● **Job item**:
Copy out the lines of all the records, swapping "Multa" for "Sanción" and leaving everything else as it is.
··· Material shown
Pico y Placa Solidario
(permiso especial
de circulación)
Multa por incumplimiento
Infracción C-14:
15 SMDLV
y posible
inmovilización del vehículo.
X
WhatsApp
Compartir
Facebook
······
● **Reply to the task**:
Pico y Placa Solidario
(permiso especial
de circulación)
Sanción por incumplimiento
Infracción C-14:
15 SMDLV
y posible
inmovilización del vehículo.
X
WhatsApp
Compartir
Facebook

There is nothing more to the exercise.